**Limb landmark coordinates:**
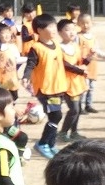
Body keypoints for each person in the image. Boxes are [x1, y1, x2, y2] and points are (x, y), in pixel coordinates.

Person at [23, 14, 83, 160]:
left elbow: (64, 63)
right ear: (40, 30)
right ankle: (43, 143)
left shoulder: (56, 45)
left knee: (56, 115)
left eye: (54, 26)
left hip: (58, 88)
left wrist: (80, 71)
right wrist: (25, 77)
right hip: (45, 89)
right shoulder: (36, 48)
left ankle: (50, 144)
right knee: (55, 115)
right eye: (50, 26)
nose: (54, 29)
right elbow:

**TASK INSTRUCTIONS:**
The task here is to output the line with "right shoulder: (36, 48)" and all lines after it to the end of the records above, exactly and only those.

**WRITTEN ANSWER:**
right shoulder: (36, 48)
left ankle: (50, 144)
right knee: (55, 115)
right eye: (50, 26)
nose: (54, 29)
right elbow:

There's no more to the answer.